*** Opening of The input ***
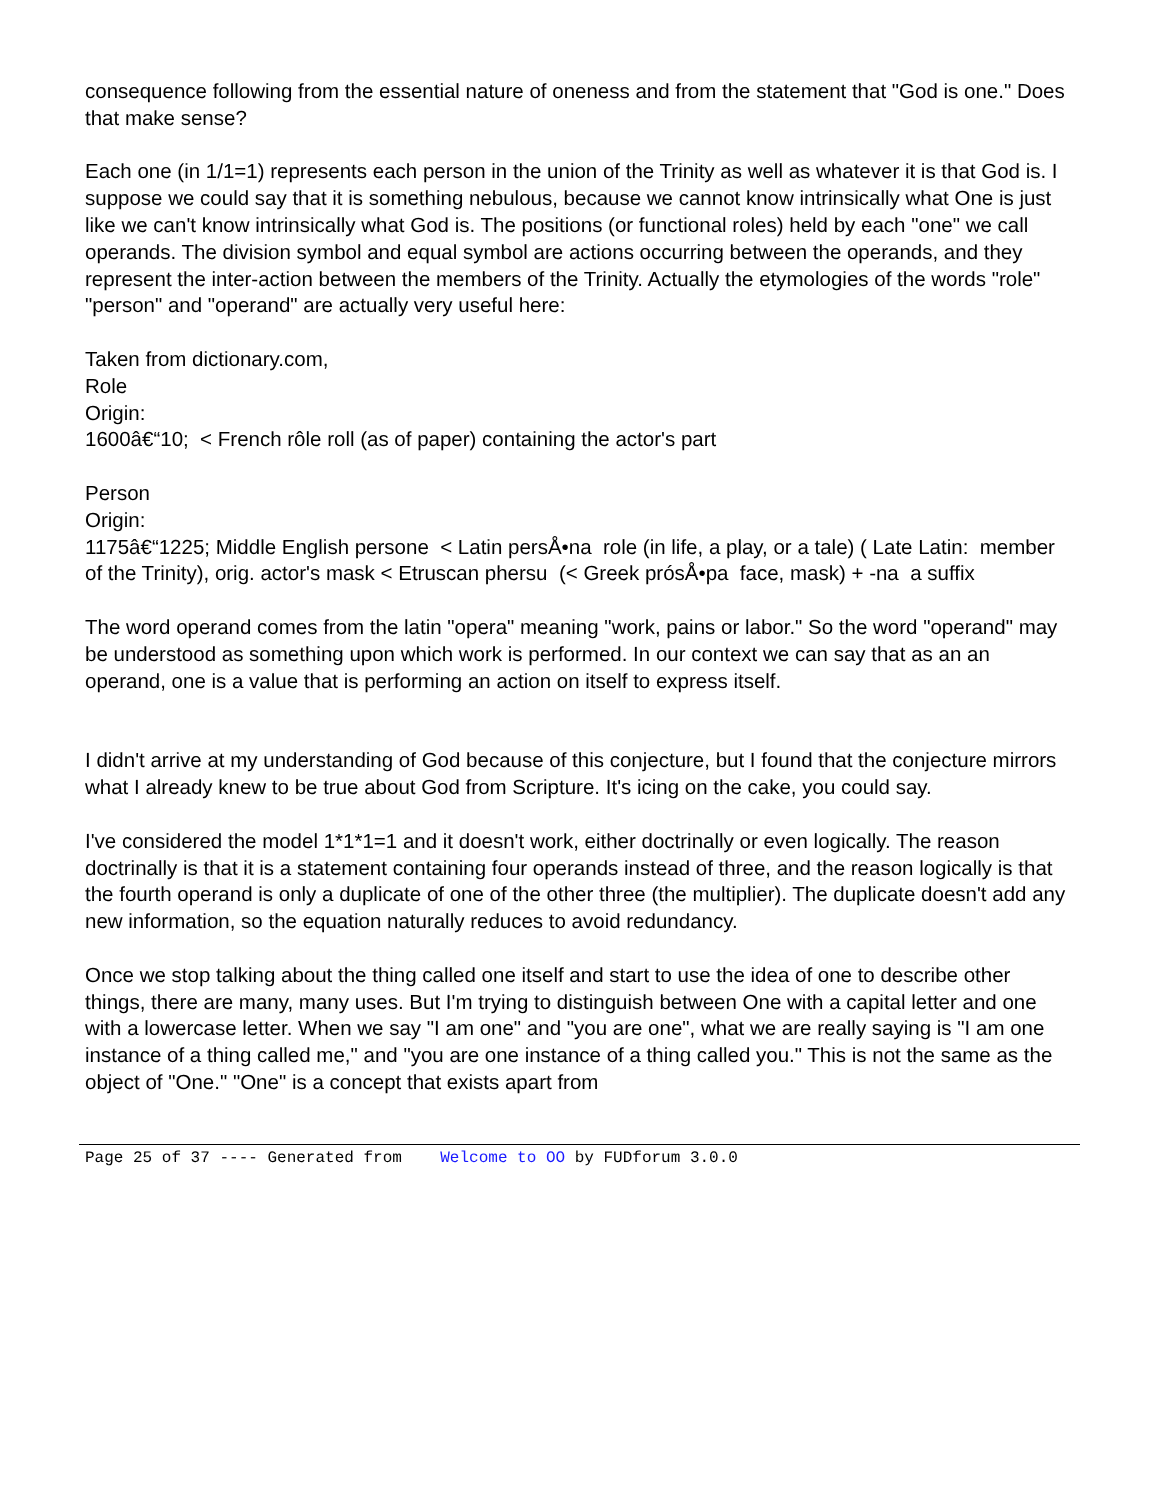consequence following from the essential nature of oneness and from the statement that "God is one." Does that make sense?
Each one (in 1/1=1) represents each person in the union of the Trinity as well as whatever it is that God is. I suppose we could say that it is something nebulous, because we cannot know intrinsically what One is just like we can't know intrinsically what God is. The positions (or functional roles) held by each "one" we call operands. The division symbol and equal symbol are actions occurring between the operands, and they represent the inter-action between the members of the Trinity. Actually the etymologies of the words "role" "person" and "operand" are actually very useful here:
Taken from dictionary.com,
Role
Origin:
1600â€“10; < French rôle roll (as of paper) containing the actor's part
Person
Origin:
1175â€“1225; Middle English persone < Latin persÅ•na role (in life, a play, or a tale) ( Late Latin: member of the Trinity), orig. actor's mask < Etruscan phersu (< Greek prósÅ•pa face, mask) + -na a suffix
The word operand comes from the latin "opera" meaning "work, pains or labor." So the word "operand" may be understood as something upon which work is performed. In our context we can say that as an an operand, one is a value that is performing an action on itself to express itself.
I didn't arrive at my understanding of God because of this conjecture, but I found that the conjecture mirrors what I already knew to be true about God from Scripture. It's icing on the cake, you could say.
I've considered the model 1*1*1=1 and it doesn't work, either doctrinally or even logically. The reason doctrinally is that it is a statement containing four operands instead of three, and the reason logically is that the fourth operand is only a duplicate of one of the other three (the multiplier). The duplicate doesn't add any new information, so the equation naturally reduces to avoid redundancy.
Once we stop talking about the thing called one itself and start to use the idea of one to describe other things, there are many, many uses. But I'm trying to distinguish between One with a capital letter and one with a lowercase letter. When we say "I am one" and "you are one", what we are really saying is "I am one instance of a thing called me," and "you are one instance of a thing called you." This is not the same as the object of "One." "One" is a concept that exists apart from
Page 25 of 37 ---- Generated from Welcome to OO by FUDforum 3.0.0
*** Close of The input ***
How to complete this task: Return a copy of every line in the records that includes the string "actor".

Output for this exercise:
1600â€“10; < French rôle roll (as of paper) containing the actor's part
1175â€“1225; Middle English persone < Latin persÅ•na role (in life, a play, or a tale) ( Late Latin: member of the Trinity), orig. actor's mask < Etruscan phersu (< Greek prósÅ•pa face, mask) + -na a suffix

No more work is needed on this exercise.